_WORK ITEM:_ Once the line containing "- ✅ Device Service" is found, copy that line and all remaining lines of the records exactly, including the last one, and add nothing.

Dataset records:
>>>>
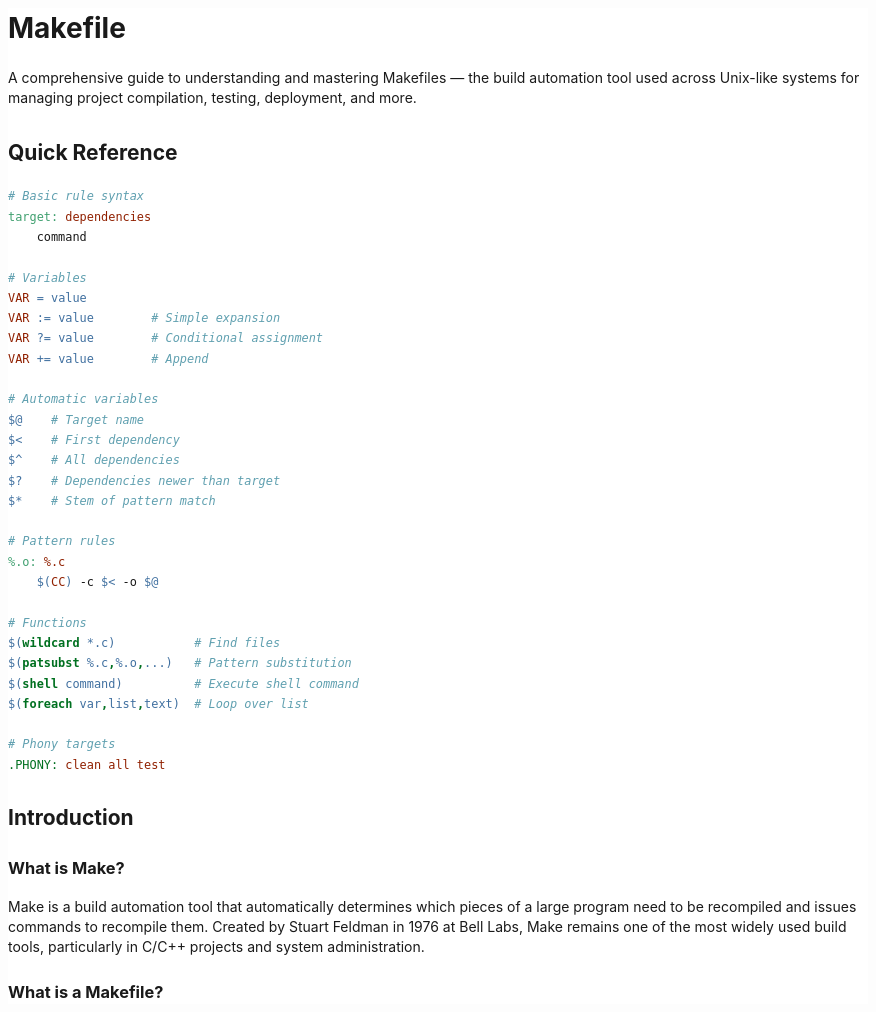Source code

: # Makefile

A comprehensive guide to understanding and mastering Makefiles — the build automation tool used across Unix-like systems for managing project compilation, testing, deployment, and more.

## Quick Reference

```makefile
# Basic rule syntax
target: dependencies
	command

# Variables
VAR = value
VAR := value        # Simple expansion
VAR ?= value        # Conditional assignment
VAR += value        # Append

# Automatic variables
$@    # Target name
$<    # First dependency
$^    # All dependencies
$?    # Dependencies newer than target
$*    # Stem of pattern match

# Pattern rules
%.o: %.c
	$(CC) -c $< -o $@

# Functions
$(wildcard *.c)           # Find files
$(patsubst %.c,%.o,...)   # Pattern substitution
$(shell command)          # Execute shell command
$(foreach var,list,text)  # Loop over list

# Phony targets
.PHONY: clean all test
```

## Introduction

### What is Make?

Make is a build automation tool that automatically determines which pieces of a large program need to be recompiled and issues commands to recompile them. Created by Stuart Feldman in 1976 at Bell Labs, Make remains one of the most widely used build tools, particularly in C/C++ projects and system administration.

### What is a Makefile?
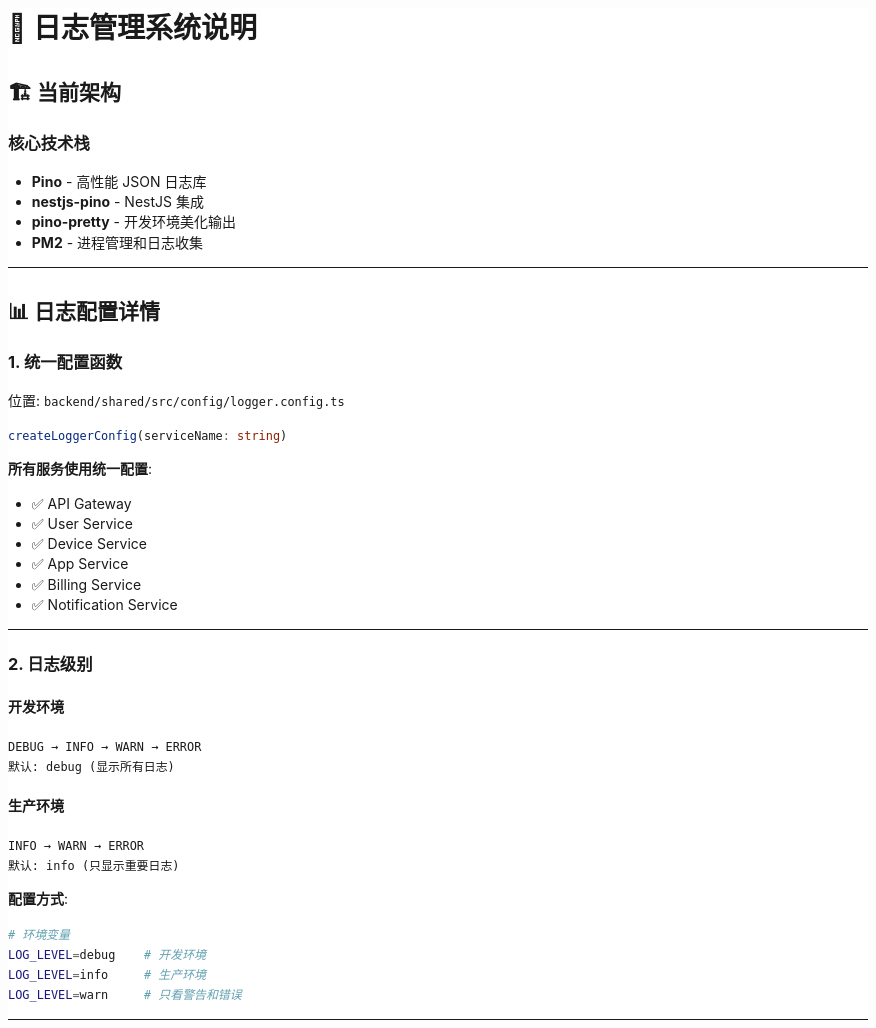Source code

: # 📝 日志管理系统说明

## 🏗️ 当前架构

### **核心技术栈**
- **Pino** - 高性能 JSON 日志库
- **nestjs-pino** - NestJS 集成
- **pino-pretty** - 开发环境美化输出
- **PM2** - 进程管理和日志收集

---

## 📊 日志配置详情

### **1. 统一配置函数**
位置: `backend/shared/src/config/logger.config.ts`

```typescript
createLoggerConfig(serviceName: string)
```

**所有服务使用统一配置**:
- ✅ API Gateway
- ✅ User Service  
- ✅ Device Service
- ✅ App Service
- ✅ Billing Service
- ✅ Notification Service

---

### **2. 日志级别**

#### 开发环境
```
DEBUG → INFO → WARN → ERROR
默认: debug (显示所有日志)
```

#### 生产环境
```
INFO → WARN → ERROR
默认: info (只显示重要日志)
```

**配置方式**:
```bash
# 环境变量
LOG_LEVEL=debug    # 开发环境
LOG_LEVEL=info     # 生产环境
LOG_LEVEL=warn     # 只看警告和错误
```

---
<<<<
_RESULT OF THIS TASK:_
- ✅ Device Service
- ✅ App Service
- ✅ Billing Service
- ✅ Notification Service

---

### **2. 日志级别**

#### 开发环境
```
DEBUG → INFO → WARN → ERROR
默认: debug (显示所有日志)
```

#### 生产环境
```
INFO → WARN → ERROR
默认: info (只显示重要日志)
```

**配置方式**:
```bash
# 环境变量
LOG_LEVEL=debug    # 开发环境
LOG_LEVEL=info     # 生产环境
LOG_LEVEL=warn     # 只看警告和错误
```

---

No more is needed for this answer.